Dalliidae is a family of fish of the order Salmoniformes. The scales are small. Pectoral and caudal fins are wide, rounded. The lateral line is incomplete. Freshwater fish. Feed on invertebrates. Spawning is batch. Lives in water bodies of the Bering Sea basin. It includes 1 genus with 3 species: Dallia pectoralis, a small fish up to 20 cm long inhabiting cold rivers, lakes and sphagnum bogs of the Chukchi Peninsula and Alaska, and two narrow-area species - Dallia delicatissima inhabiting Lake Pilchikai and an unnamed lake of the upper reaches of the river. Dallia admirabilis, inhabiting thermokarst and floodplain lakes of the middle and lower reaches of the Amguema River.

The body is covered with scales (no more than 80 transverse rows). The pectoral fins are rounded, very wide. Anal fin equal in length to dorsal fin. Lateral line is incomplete. Pectoral fins are supported by 33-36 rays (in umbra krameri 17-23), pelvic fins are small, with 3 rays. The scales are small, immersed in the skin. The body coloration is dark, brownish-black. Dorsal, caudal and anal fins trimmed with a thin orange border. When breeding, they can climb up streams. 

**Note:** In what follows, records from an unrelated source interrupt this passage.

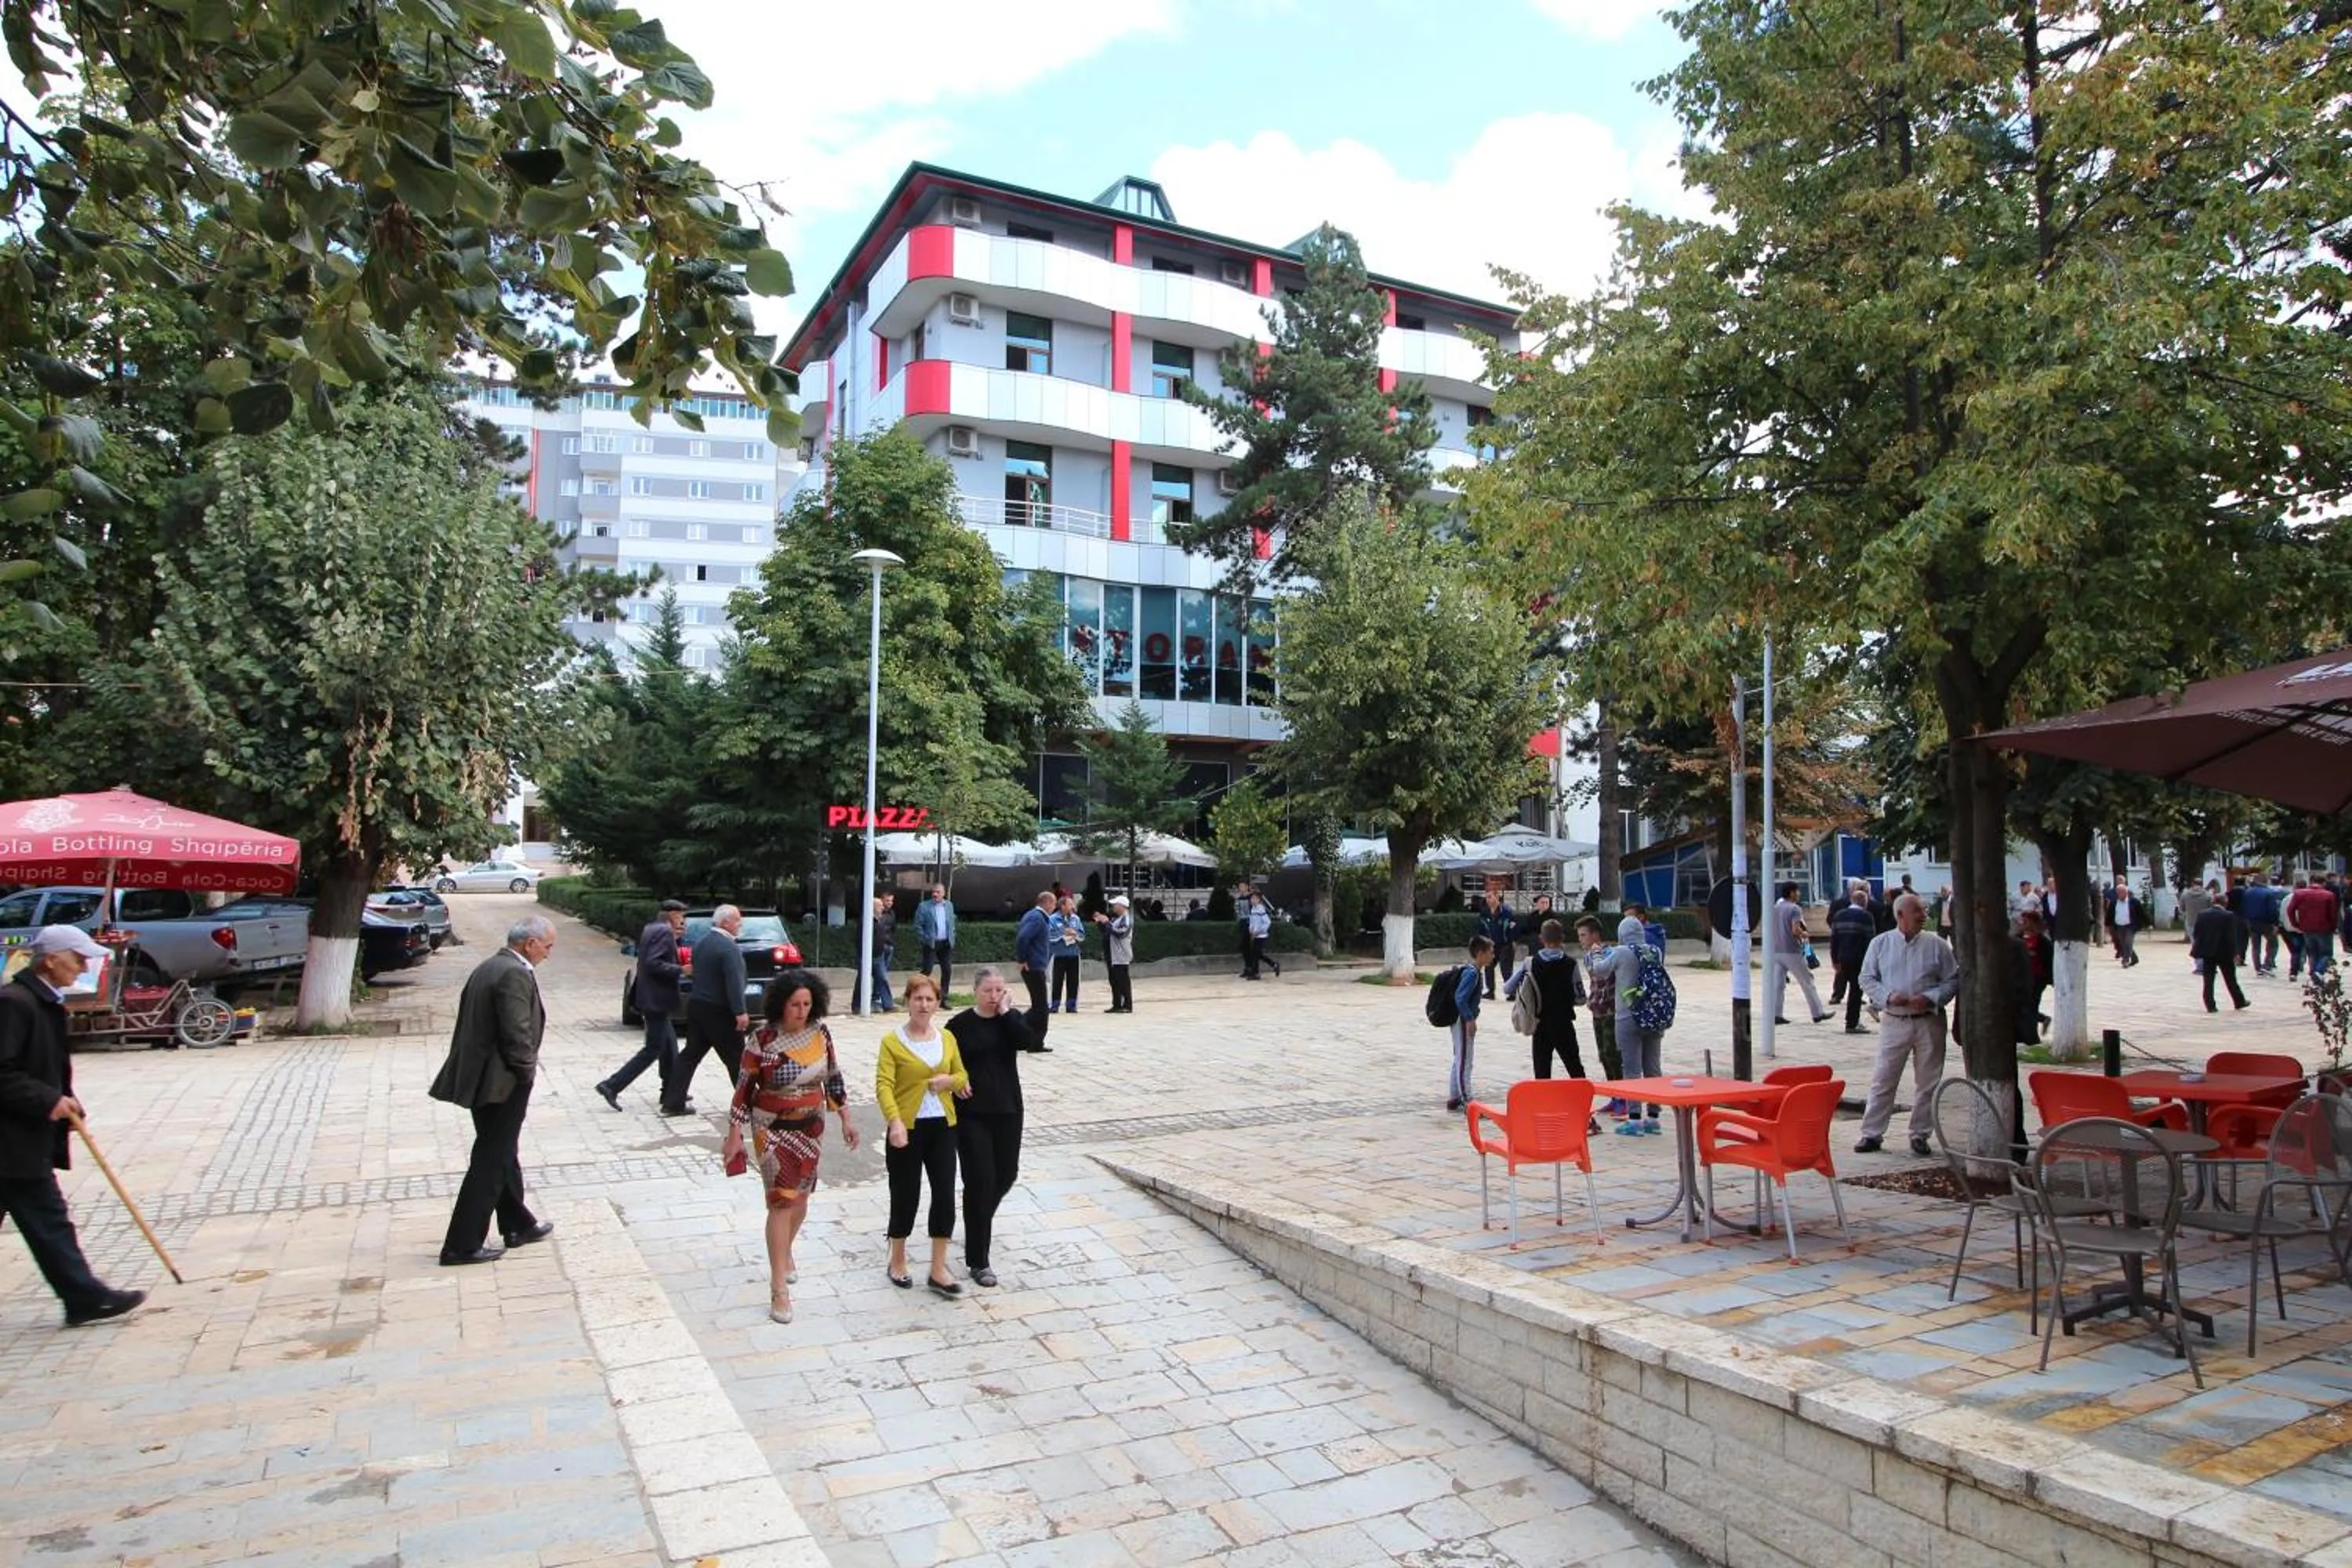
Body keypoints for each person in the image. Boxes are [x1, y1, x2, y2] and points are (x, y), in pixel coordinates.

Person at [0, 926, 147, 1325]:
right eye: (78, 958)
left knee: (48, 1220)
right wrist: (49, 1100)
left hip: (20, 1137)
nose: (83, 966)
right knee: (48, 1220)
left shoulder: (42, 1002)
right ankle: (84, 1297)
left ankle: (83, 1297)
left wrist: (65, 1098)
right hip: (11, 1142)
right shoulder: (16, 1003)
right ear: (51, 959)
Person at [720, 971, 857, 1323]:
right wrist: (734, 1132)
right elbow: (743, 1088)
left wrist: (845, 1116)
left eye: (807, 1004)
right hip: (771, 1126)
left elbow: (833, 1076)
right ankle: (778, 1285)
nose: (801, 1010)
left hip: (811, 1125)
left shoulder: (820, 1033)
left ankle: (785, 1251)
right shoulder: (761, 1039)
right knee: (781, 1200)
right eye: (795, 1004)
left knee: (802, 1198)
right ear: (781, 1003)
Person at [430, 916, 557, 1265]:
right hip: (501, 1082)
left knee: (502, 1152)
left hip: (484, 1078)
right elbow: (516, 1032)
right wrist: (527, 1071)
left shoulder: (489, 966)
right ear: (529, 943)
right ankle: (462, 1244)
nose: (548, 954)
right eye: (547, 947)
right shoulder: (513, 973)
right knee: (490, 1159)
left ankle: (518, 1224)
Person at [946, 967, 1045, 1287]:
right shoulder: (959, 1026)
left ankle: (977, 1220)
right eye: (988, 991)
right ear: (975, 991)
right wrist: (955, 1082)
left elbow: (1029, 1041)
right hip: (972, 1114)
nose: (994, 996)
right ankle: (979, 1260)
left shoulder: (1010, 1021)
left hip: (1008, 1110)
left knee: (1007, 1174)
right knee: (980, 1180)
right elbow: (945, 1062)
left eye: (999, 990)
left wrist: (1006, 1014)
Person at [875, 974, 968, 1297]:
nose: (924, 1005)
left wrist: (949, 1082)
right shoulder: (892, 1041)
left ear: (937, 1003)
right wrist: (895, 1121)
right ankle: (897, 1258)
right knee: (905, 1194)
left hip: (943, 1125)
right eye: (918, 999)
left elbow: (961, 1075)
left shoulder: (947, 1038)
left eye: (930, 999)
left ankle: (938, 1268)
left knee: (944, 1194)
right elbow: (884, 1085)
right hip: (908, 1128)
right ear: (908, 1002)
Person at [1855, 894, 1959, 1157]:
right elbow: (1866, 978)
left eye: (1924, 911)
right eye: (1918, 912)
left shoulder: (1937, 944)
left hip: (1929, 1020)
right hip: (1895, 1020)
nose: (1924, 916)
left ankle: (1920, 1134)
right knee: (1884, 1077)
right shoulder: (1881, 944)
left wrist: (1931, 997)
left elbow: (1953, 980)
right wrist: (1889, 997)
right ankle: (1871, 1133)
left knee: (1928, 1081)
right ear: (1900, 915)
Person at [598, 899, 687, 1110]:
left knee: (669, 1046)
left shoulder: (652, 928)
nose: (683, 920)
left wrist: (675, 942)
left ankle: (670, 1090)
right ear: (672, 915)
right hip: (656, 999)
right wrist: (682, 970)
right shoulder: (663, 932)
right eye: (681, 916)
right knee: (653, 1049)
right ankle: (612, 1085)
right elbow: (653, 963)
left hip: (652, 998)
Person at [666, 904, 747, 1115]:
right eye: (738, 920)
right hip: (720, 1010)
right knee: (737, 1058)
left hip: (698, 1005)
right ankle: (748, 1105)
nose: (741, 924)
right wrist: (740, 1011)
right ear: (725, 922)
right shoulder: (728, 947)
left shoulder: (702, 943)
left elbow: (696, 972)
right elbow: (734, 981)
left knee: (690, 1055)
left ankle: (673, 1101)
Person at [1504, 918, 1585, 1081]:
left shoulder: (1530, 963)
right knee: (1575, 1067)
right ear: (1562, 938)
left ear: (1541, 939)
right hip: (1564, 1023)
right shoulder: (1571, 964)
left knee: (1542, 1071)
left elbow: (1508, 988)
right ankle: (1582, 1101)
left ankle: (1544, 1104)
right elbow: (1580, 998)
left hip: (1540, 1024)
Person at [1606, 914, 1666, 1135]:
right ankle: (1653, 1117)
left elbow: (1600, 969)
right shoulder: (1655, 951)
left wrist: (1592, 956)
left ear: (1622, 934)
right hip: (1653, 1014)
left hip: (1628, 1017)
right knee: (1653, 1066)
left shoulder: (1621, 952)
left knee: (1631, 1069)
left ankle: (1634, 1120)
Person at [1769, 881, 1829, 1025]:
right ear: (1791, 893)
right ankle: (1817, 1013)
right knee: (1807, 981)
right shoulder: (1795, 909)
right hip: (1792, 950)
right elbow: (1795, 930)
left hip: (1775, 950)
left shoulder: (1774, 908)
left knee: (1778, 984)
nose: (1799, 894)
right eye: (1797, 891)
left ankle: (1776, 1014)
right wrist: (1804, 934)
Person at [1446, 935, 1493, 1113]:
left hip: (1459, 1019)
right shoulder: (1472, 973)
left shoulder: (1471, 970)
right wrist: (1469, 1019)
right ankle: (1467, 1100)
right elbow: (1460, 997)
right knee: (1465, 1059)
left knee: (1459, 1057)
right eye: (1490, 952)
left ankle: (1454, 1096)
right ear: (1480, 953)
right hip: (1462, 1020)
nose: (1492, 956)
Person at [1828, 885, 1877, 1035]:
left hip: (1842, 957)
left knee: (1847, 986)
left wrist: (1834, 959)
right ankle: (1852, 1023)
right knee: (1856, 992)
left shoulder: (1839, 915)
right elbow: (1871, 940)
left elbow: (1834, 939)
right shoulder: (1866, 917)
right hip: (1859, 959)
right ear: (1864, 901)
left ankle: (1851, 1019)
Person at [2192, 891, 2250, 1012]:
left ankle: (2210, 1005)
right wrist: (2236, 953)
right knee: (2230, 979)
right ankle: (2239, 1001)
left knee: (2208, 979)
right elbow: (2231, 937)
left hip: (2208, 951)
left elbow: (2197, 933)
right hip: (2224, 952)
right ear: (2225, 903)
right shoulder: (2228, 916)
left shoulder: (2203, 914)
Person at [1014, 891, 1054, 1038]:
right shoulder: (1037, 918)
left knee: (1039, 1006)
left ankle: (1034, 1039)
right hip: (1033, 966)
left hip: (1036, 965)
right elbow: (1023, 938)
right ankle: (1019, 1029)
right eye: (1054, 903)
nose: (1054, 907)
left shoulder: (1037, 916)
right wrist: (1022, 959)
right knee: (1041, 1007)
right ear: (1047, 902)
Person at [2287, 873, 2338, 981]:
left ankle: (2314, 973)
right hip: (2324, 927)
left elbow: (2290, 910)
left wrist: (2296, 923)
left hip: (2307, 927)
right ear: (2323, 883)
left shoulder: (2299, 894)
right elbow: (2332, 914)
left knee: (2312, 952)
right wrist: (2333, 927)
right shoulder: (2328, 895)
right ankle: (2318, 971)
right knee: (2326, 953)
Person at [2014, 906, 2053, 1042]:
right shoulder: (2018, 938)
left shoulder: (2043, 941)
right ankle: (2039, 1022)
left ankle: (2032, 1037)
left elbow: (2049, 960)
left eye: (2026, 921)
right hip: (2021, 978)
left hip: (2037, 979)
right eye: (2022, 921)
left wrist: (2050, 979)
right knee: (2022, 1006)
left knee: (2031, 1005)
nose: (2023, 923)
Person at [853, 893, 895, 1013]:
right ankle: (857, 1006)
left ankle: (888, 1005)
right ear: (872, 907)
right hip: (867, 956)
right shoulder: (866, 921)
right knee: (862, 980)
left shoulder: (879, 920)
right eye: (880, 906)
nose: (882, 908)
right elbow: (860, 939)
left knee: (882, 978)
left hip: (878, 955)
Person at [1094, 894, 1135, 1011]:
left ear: (1122, 906)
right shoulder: (1116, 919)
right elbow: (1107, 932)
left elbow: (1120, 933)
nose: (1113, 907)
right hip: (1112, 954)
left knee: (1123, 980)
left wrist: (1107, 923)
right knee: (1114, 980)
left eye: (1115, 905)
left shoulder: (1126, 919)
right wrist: (1101, 922)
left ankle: (1127, 1005)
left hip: (1121, 954)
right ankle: (1117, 1004)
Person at [914, 884, 956, 996]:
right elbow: (918, 925)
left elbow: (951, 923)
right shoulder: (924, 906)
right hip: (931, 943)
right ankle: (916, 992)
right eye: (933, 892)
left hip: (945, 943)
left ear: (943, 893)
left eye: (938, 892)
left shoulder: (949, 905)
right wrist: (924, 939)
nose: (935, 894)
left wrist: (952, 935)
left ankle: (943, 997)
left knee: (947, 970)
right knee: (927, 970)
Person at [1475, 887, 1517, 1000]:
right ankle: (1490, 991)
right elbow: (1481, 929)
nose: (1488, 900)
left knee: (1506, 969)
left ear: (1497, 897)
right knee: (1488, 966)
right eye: (1487, 897)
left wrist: (1512, 941)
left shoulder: (1507, 912)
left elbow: (1513, 928)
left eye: (1490, 897)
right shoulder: (1484, 913)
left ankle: (1512, 992)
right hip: (1491, 945)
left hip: (1505, 945)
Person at [1047, 892, 1085, 1011]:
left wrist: (1075, 934)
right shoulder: (1052, 919)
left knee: (1073, 982)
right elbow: (1049, 936)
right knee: (1056, 981)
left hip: (1073, 954)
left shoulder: (1076, 918)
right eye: (1070, 904)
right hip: (1058, 955)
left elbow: (1082, 935)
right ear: (1062, 906)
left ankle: (1071, 1005)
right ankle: (1054, 1005)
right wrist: (1063, 933)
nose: (1073, 906)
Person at [2246, 870, 2284, 975]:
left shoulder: (2248, 892)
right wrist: (2275, 924)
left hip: (2252, 921)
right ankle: (2267, 964)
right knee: (2273, 943)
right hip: (2266, 922)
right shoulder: (2269, 893)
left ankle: (2257, 967)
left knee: (2255, 945)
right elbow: (2272, 910)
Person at [2104, 876, 2143, 968]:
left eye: (2122, 892)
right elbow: (2110, 914)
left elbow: (2141, 913)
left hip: (2130, 926)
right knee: (2123, 943)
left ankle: (2125, 960)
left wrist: (2148, 924)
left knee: (2128, 942)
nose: (2120, 894)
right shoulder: (2114, 902)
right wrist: (2107, 925)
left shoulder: (2133, 901)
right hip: (2119, 925)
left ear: (2126, 893)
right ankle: (2134, 958)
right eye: (2119, 893)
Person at [1247, 890, 1281, 980]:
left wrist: (1258, 931)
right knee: (1257, 954)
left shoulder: (1261, 909)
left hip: (1261, 936)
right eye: (1252, 898)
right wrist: (1251, 930)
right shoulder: (1253, 909)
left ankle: (1256, 973)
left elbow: (1267, 923)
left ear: (1259, 900)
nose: (1252, 900)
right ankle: (1273, 965)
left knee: (1256, 954)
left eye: (1254, 898)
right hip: (1254, 935)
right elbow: (1252, 922)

Spawning is protracted from May to July, and the eggs hatch in batches. During spawning, males have the fringe of the dorsal, caudal and anal fins colored red. It feeds on various invertebrates, mainly mosquito larvae. During the winter, it buries itself in the silt and is often frozen in the ice. Frozen on the outside, it can stay alive until the cavity fluids freeze over. In Alaska, it has some practical importance in the life of the local population as dog food. They live in small rivers, lakes, and swamps; during the breeding season they move along streams. Feed on various invertebrates, mainly mosquito larvae. They are warm-blooded: the difference of body temperature and ambient water temperature may be 10 degrees Celsius or more. They are found only on the Chukchi Peninsula (Russia) and Alaska (USA).